
[0060] Table 6: Results

[0061] Example 6: To study the leaching, the gloves were treated with 100 C water for one hour and the leachate was studied by AAS. The leachate was only having a trace of the active component proving that the antimicrobial additive is stable in the glove (Table 7)

[0062] Table 7:

[0063] Some of the most common rubber manufacturing processes are extrusion, latex dipping, molding, and calendering. Each one may have some advantages, for example extrusion manufacturing can produce products in high volumes at a lower production cost. The last most common manufacturing process is called calendaring, which is used to produce sheets or films of rubber. Each manufacturing process is ideal for producing certain types of rubber products. The anti microbial formulations in the present invention can work for several different rubber manufacturing processes. It is to be added as last component to either the coagulant, the rubber melt and or the polymer bath. It is single component formulation and does not require any binder. The additives are versatile enough for application into all these manufacturing processes without altering the characteristics of the articles. In accordance with advantages of the present invention as compared with the existing formulations, the present invention is to provide a big change in the latex industry. These electrolytic formulations having free silver and other metal ions, thus, can kill bacteria, viruses and fungus that evolve in the formulations, on contact due to the antimicrobial properties of silver and copper ions along with organic acids, DTPA and EDTA and other aqueous based formulations. These antimicrobial latex compositions retain good stability over a long period of storage and also prevent metal leaching to occur out of the rubber items during usage (confirmed by AAS) and the dosage (depending on the usage): 0.1 to 5 %.

» **DATASET RECORDS**:
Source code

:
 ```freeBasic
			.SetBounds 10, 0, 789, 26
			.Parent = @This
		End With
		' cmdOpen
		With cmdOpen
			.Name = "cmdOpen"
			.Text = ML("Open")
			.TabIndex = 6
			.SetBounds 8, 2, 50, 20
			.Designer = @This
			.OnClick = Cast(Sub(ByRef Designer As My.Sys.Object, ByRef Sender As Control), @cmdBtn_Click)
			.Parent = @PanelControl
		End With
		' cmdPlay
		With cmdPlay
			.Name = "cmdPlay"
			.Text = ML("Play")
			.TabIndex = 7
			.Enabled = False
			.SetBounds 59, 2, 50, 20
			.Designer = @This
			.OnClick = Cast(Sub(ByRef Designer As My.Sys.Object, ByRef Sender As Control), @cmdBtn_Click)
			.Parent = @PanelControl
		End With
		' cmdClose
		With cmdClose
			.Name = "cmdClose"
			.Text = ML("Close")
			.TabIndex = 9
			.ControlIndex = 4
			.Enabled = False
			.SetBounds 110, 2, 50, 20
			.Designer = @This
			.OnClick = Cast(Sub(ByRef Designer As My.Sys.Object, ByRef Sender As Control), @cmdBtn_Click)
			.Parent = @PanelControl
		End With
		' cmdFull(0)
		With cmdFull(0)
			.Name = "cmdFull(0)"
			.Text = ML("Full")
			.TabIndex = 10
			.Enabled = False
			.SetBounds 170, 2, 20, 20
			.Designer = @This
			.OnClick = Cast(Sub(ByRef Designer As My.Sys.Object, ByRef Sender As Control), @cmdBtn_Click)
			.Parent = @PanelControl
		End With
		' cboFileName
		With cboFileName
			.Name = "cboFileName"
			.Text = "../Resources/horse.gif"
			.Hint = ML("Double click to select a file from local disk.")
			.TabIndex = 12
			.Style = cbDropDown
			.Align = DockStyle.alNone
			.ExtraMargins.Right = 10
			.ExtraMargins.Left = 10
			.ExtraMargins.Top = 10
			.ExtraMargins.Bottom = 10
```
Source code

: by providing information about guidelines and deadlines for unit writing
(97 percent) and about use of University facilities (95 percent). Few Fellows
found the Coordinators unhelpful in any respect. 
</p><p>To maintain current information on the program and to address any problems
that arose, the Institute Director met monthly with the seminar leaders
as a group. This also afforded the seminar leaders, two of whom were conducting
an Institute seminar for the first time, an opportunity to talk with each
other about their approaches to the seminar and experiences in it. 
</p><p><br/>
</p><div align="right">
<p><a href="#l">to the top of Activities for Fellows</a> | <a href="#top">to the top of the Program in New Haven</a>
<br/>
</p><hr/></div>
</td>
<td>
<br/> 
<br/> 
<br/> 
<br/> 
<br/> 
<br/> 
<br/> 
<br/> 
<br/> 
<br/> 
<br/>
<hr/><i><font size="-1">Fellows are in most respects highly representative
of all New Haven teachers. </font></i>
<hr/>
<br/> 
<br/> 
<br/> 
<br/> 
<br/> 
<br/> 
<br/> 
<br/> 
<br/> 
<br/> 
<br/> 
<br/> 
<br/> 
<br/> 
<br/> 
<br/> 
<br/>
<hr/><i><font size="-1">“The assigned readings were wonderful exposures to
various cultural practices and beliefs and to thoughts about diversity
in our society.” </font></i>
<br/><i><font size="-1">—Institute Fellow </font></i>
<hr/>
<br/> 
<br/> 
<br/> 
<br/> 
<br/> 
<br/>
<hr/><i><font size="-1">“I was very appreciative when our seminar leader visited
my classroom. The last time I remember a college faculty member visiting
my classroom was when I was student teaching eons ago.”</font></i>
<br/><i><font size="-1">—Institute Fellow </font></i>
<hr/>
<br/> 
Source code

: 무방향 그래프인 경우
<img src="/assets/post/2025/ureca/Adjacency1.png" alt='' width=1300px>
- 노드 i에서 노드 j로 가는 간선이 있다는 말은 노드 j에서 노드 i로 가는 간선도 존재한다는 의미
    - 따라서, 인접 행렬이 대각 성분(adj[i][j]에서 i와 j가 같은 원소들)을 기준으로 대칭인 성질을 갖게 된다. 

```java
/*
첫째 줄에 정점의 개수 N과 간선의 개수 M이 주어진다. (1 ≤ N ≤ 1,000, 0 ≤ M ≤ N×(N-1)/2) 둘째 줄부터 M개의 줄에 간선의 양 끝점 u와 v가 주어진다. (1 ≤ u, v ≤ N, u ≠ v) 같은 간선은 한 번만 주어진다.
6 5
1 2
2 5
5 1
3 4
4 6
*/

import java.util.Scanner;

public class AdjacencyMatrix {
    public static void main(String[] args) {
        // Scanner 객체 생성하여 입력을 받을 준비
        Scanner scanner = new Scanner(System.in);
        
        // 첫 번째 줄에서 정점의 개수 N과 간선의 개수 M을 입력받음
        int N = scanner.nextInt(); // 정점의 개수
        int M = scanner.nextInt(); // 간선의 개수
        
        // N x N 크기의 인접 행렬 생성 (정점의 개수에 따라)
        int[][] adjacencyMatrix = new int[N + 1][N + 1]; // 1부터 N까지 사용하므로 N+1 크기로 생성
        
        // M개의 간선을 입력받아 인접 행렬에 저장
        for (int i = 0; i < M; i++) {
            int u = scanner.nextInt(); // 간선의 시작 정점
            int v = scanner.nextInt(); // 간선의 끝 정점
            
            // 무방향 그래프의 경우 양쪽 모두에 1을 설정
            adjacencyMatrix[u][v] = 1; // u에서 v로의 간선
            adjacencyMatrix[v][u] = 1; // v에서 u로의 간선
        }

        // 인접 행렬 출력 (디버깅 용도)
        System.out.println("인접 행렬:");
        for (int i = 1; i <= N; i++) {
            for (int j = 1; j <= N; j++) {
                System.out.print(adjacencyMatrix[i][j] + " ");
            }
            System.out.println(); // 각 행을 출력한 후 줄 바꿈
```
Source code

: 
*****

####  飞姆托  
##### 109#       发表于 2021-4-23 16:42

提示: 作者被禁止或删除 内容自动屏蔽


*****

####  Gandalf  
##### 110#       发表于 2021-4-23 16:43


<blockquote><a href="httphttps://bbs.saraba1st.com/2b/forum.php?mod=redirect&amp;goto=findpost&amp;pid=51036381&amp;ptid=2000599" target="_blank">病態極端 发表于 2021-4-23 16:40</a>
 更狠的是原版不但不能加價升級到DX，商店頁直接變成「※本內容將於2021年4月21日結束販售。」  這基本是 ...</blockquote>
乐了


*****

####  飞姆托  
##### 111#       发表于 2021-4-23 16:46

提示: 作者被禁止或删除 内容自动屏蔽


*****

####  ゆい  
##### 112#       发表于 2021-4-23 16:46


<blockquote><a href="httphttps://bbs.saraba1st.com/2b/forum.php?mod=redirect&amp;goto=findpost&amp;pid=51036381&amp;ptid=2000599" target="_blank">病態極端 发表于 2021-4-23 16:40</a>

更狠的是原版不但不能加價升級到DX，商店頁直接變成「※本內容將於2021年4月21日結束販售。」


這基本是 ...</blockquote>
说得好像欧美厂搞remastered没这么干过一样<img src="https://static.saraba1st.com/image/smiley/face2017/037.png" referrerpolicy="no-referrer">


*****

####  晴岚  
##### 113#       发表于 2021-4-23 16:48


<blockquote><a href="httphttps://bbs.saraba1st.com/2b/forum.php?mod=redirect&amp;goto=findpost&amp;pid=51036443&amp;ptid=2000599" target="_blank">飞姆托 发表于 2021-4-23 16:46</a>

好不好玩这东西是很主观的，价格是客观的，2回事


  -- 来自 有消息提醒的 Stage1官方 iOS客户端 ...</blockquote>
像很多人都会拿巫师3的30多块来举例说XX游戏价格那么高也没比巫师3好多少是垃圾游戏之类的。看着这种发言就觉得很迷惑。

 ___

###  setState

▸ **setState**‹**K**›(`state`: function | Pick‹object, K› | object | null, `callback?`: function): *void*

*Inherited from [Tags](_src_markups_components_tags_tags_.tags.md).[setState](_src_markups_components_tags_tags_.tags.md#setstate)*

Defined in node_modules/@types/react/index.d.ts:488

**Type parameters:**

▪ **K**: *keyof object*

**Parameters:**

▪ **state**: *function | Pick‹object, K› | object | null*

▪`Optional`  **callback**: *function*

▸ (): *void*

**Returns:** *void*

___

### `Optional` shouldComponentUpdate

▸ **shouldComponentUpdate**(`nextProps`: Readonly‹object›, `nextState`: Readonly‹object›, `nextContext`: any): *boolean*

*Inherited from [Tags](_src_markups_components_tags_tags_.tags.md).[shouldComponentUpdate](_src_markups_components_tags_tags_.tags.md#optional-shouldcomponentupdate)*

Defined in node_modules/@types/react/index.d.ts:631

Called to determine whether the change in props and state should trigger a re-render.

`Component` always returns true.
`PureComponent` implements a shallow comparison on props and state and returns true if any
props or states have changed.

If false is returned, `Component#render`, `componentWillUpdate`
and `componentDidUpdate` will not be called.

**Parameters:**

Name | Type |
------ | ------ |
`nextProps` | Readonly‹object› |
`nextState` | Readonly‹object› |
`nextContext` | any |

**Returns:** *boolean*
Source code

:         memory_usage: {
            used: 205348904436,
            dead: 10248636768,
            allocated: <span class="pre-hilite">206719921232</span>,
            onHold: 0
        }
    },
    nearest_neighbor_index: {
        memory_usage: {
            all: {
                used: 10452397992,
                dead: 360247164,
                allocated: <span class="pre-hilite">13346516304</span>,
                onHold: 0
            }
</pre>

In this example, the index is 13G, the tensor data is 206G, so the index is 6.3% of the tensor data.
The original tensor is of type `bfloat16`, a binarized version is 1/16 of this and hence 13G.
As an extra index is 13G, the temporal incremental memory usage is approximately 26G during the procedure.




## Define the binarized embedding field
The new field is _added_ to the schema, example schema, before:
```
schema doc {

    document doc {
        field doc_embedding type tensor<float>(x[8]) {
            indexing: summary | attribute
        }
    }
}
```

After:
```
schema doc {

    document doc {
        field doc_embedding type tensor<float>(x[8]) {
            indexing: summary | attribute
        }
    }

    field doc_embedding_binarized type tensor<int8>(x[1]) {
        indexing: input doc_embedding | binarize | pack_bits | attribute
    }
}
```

» **YOUR ASSIGNMENT**:
Using the antimicrobial rubber text, answer each question briefly.
(a) In the leaching study, what were the gloves treated with, and for how long?
(b) What advantage of extrusion manufacturing does the text give?
(c) What dosage range is stated for the formulations?

» **RESPONSE FOR THIS EXERCISE**:
(a) 100 C water, for one hour.
(b) It can produce products in high volumes at a lower production cost.
(c) 0.1 to 5 %, depending on the usage.